DEG recently had the opportunity to build a responsive, WordPress-powered website for Travois, a mission-driven consulting firm focused on promoting housing and economic development for the American Indian, Alaska Native, and Native Hawaiian communities. They’re doing stellar work you should definitely check out.
One of the feature requests was a way to showcase the various projects that are currently active or complete. These projects are spread across the country and are unique with regard to the services provided. DEG was challenged to find an impactful way to display the large amount of data available per project – not to mention the sheer amount of projects (prior to launch they expected 175 active/complete!) – in a friendly, responsive manner.
Leave it to our DEG artist to nail the design:
- Data beyond the traditional Title/Content WordPress format.
- Data filters. The ability to sort by Category, Organization, Project Type, and Status
- AJAX and Pagination
- A Responsive, Interactive Map
Without getting too specific, I’d like to share some high-level details about how we met these challenges and the tools we used to do so. My hope is that it provides some guidance on your next project.
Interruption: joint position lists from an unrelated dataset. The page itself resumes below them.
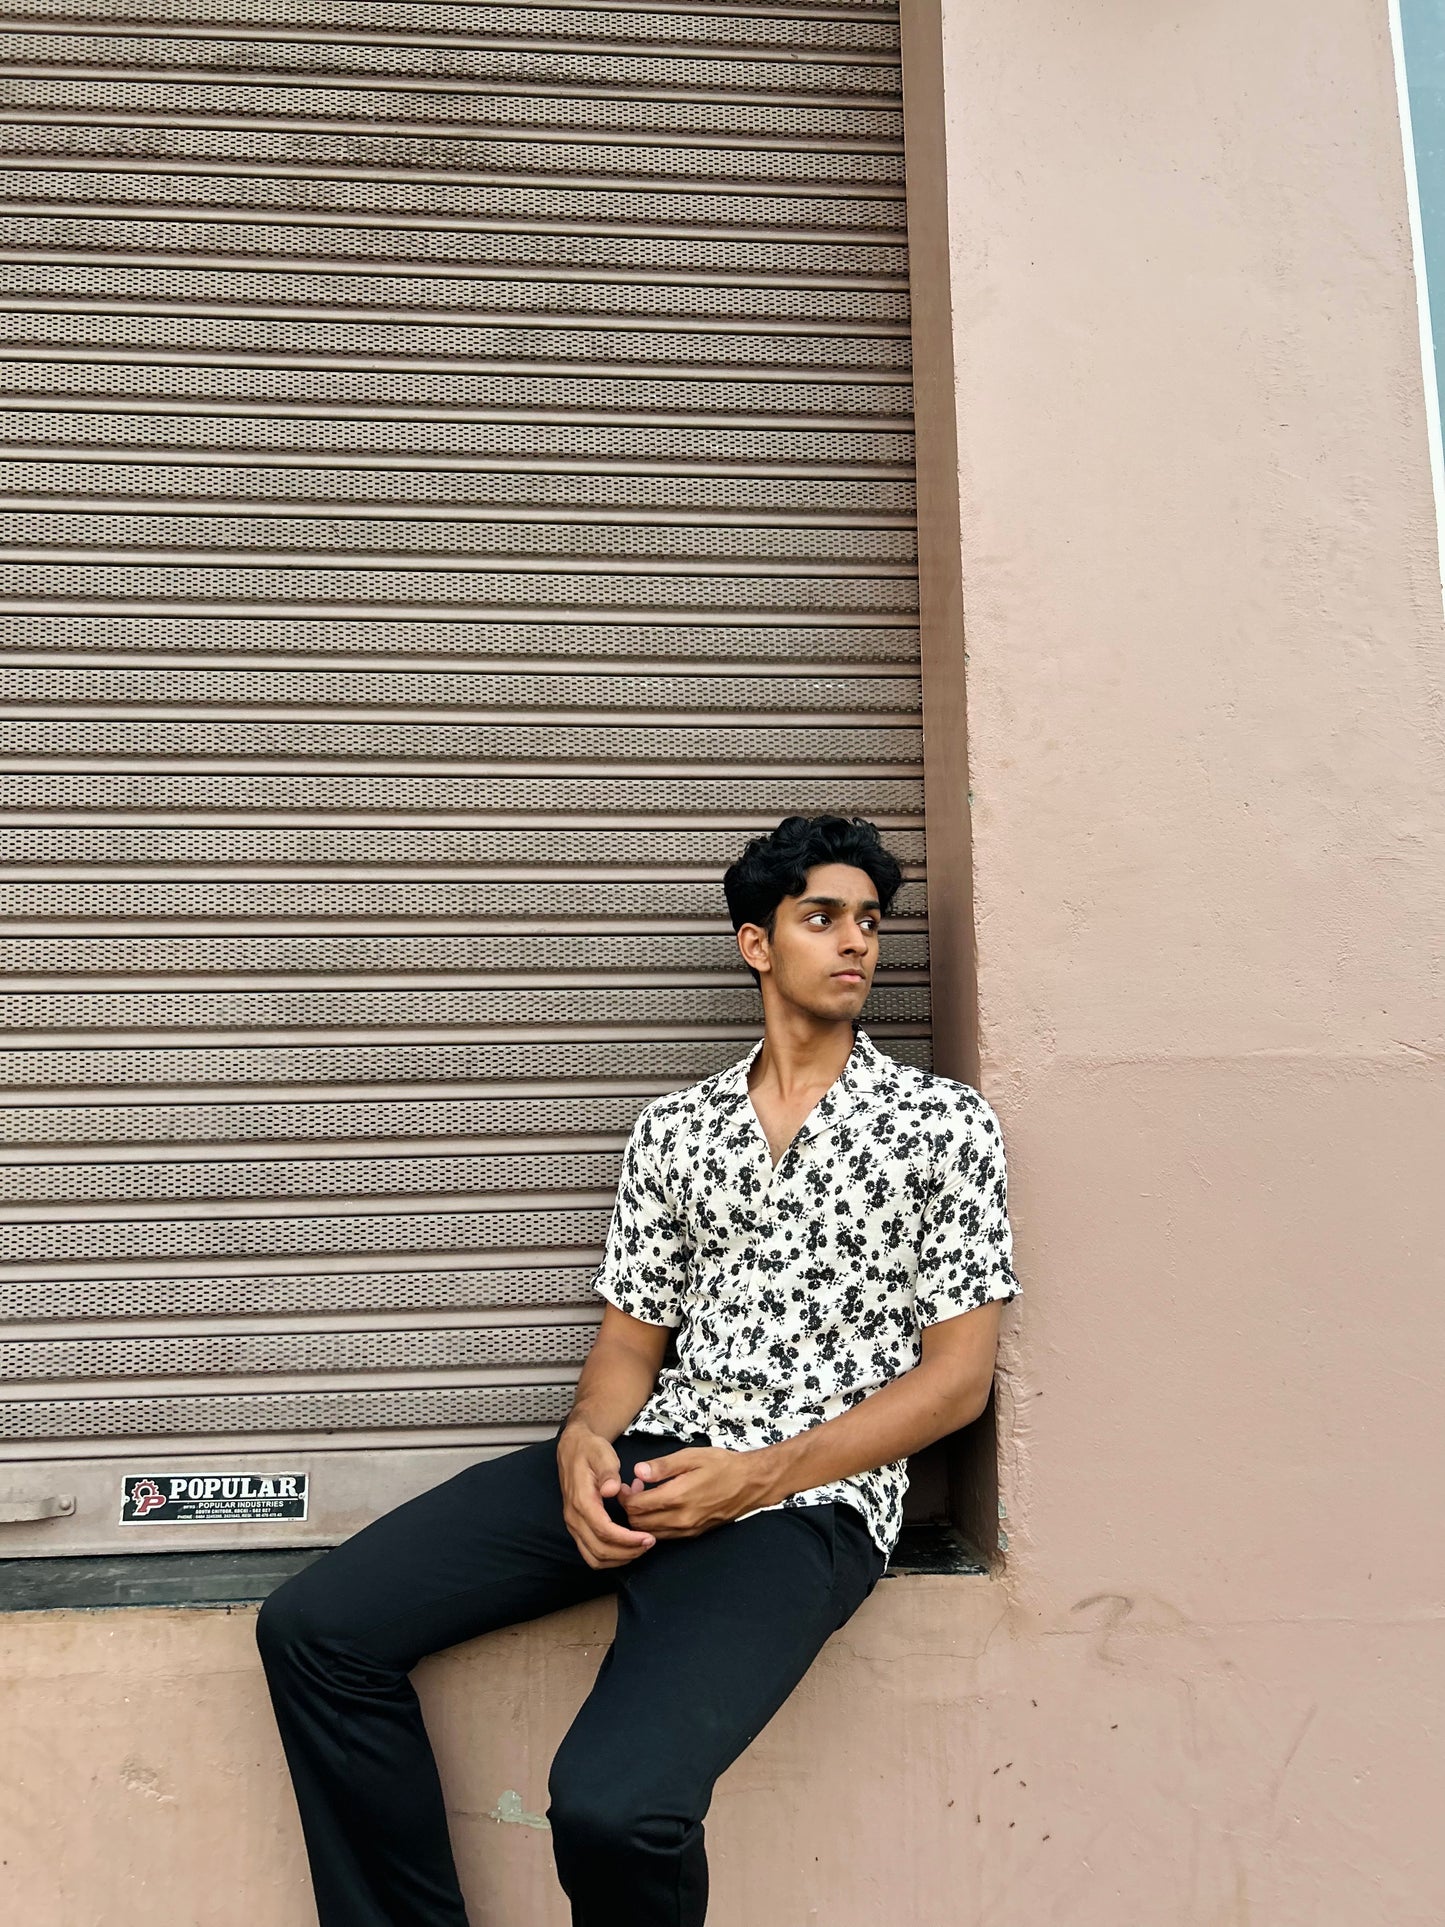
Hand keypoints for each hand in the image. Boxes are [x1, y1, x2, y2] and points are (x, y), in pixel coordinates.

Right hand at [556, 1421, 656, 1569]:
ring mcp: (574, 1526)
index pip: (603, 1531)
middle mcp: (574, 1518)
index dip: (626, 1539)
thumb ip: (608, 1472)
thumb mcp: (602, 1454)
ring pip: (594, 1558)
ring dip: (619, 1559)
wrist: (573, 1449)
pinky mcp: (577, 1529)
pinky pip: (591, 1554)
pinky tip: (628, 1548)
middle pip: (599, 1550)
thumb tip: (611, 1490)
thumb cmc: (590, 1451)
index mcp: (581, 1501)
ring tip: (641, 1547)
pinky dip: (610, 1558)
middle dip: (627, 1552)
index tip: (647, 1537)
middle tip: (650, 1543)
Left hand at [619, 1446, 775, 1539]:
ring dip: (641, 1519)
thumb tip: (637, 1472)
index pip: (635, 1506)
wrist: (750, 1484)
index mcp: (677, 1497)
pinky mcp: (694, 1534)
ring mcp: (687, 1529)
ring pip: (650, 1533)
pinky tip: (660, 1508)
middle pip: (638, 1523)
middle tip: (634, 1490)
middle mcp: (680, 1519)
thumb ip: (662, 1466)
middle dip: (629, 1508)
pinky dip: (655, 1525)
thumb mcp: (691, 1456)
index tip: (623, 1485)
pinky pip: (665, 1535)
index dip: (623, 1496)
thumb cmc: (722, 1465)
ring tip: (646, 1498)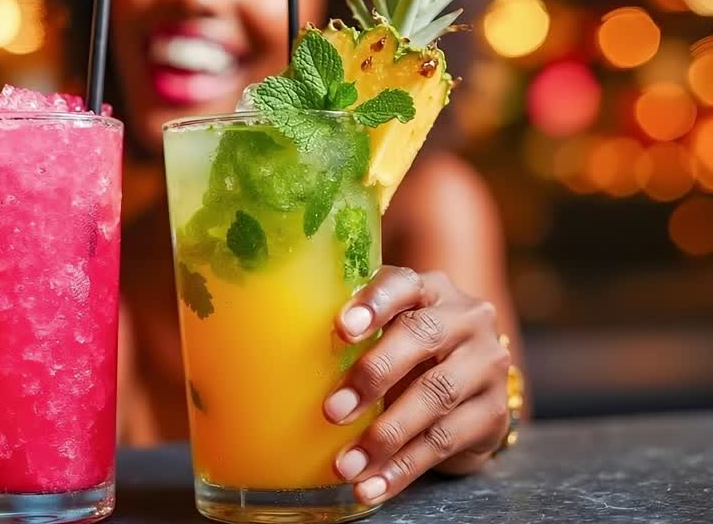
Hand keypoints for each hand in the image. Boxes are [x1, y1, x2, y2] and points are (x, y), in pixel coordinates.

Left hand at [325, 267, 510, 505]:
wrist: (472, 389)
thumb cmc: (407, 353)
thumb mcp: (386, 333)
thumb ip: (351, 334)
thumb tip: (278, 359)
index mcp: (429, 290)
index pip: (404, 284)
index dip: (374, 304)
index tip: (341, 329)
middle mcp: (466, 320)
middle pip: (422, 338)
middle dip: (374, 375)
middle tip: (332, 411)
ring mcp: (486, 365)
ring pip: (435, 397)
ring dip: (385, 436)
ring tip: (345, 464)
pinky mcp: (493, 413)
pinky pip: (445, 442)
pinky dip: (402, 469)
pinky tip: (371, 486)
Data beyond the traditional Title/Content WordPress format
To grow beyond the out-of-the-box Title and Content that WordPress provides we chose to harness the power of custom fields. More specifically we used the Custom Metaboxes and Fields (CMB) helper from Jared Atchison. We chose CMB because it’s very simple to setup and use. There are also built-in functions for displaying the data once it’s in the database.
If there’s only one thing you take away from this article it’s that you should create a Class (or two) for getting your custom data out of the database. It’s a little extra effort upfront, but it will save you hours in the long run by removing the need to copy/paste the same code over and over again.
One of the Classes we wrote was used to handle the four data filter dropdowns. And secretly, this Class also handles the backend data for the interactive, responsive SVG map. One method per Class to handle the Category, Native Organization, Project Type, and Status. Each of these methods does one thing and only one thing. Fetch and return the data from the database (if it’s available of course). Clean, simple, maintainable.
It’s also worth mentioning that if you’re only interested in pulling a small amount of data from the database you should query the database directly instead of using WordPress helpers. There are a couple benefits to doing it this way but it is primarily for the performance gains. Smashing Magazine has a great article on interacting with the WordPress database.
AJAX and Pagination
Doing AJAX the right way in WordPress is always a hot-topic. Micah Wood recently gave a great presentation at WordCamp Atlanta that we found helpful for anyone interested in doing it the “right” way.
As for the pagination? WordPress core to the rescue! It’s easy to forget the WP_Query class supports pagination using the $paged parameter out of the box.
Responsive, Interactive Map
You’ll just have to wait for our next post to see how our UI team conquered the map.
One last thing…
For Travois, the projects mechanism was big enough to warrant its own plugin. And while our plugin is in the traditional sense a WordPress plugin, as in you can activate, deactivate, delete. It doesn’t do anything upon activation. It only provides the platform for the theme developer to hook into. In general, it’s a good idea to put these types of functions in its own plugin because the client can take their data with them when/if they change themes.
We followed the structure laid out by Tom McFarlin by using his WordPress Plugin Boilerplate. WordPress may not be a very OOP platform, but that shouldn’t stop you from organizing your plugin responsibilities across multiple files.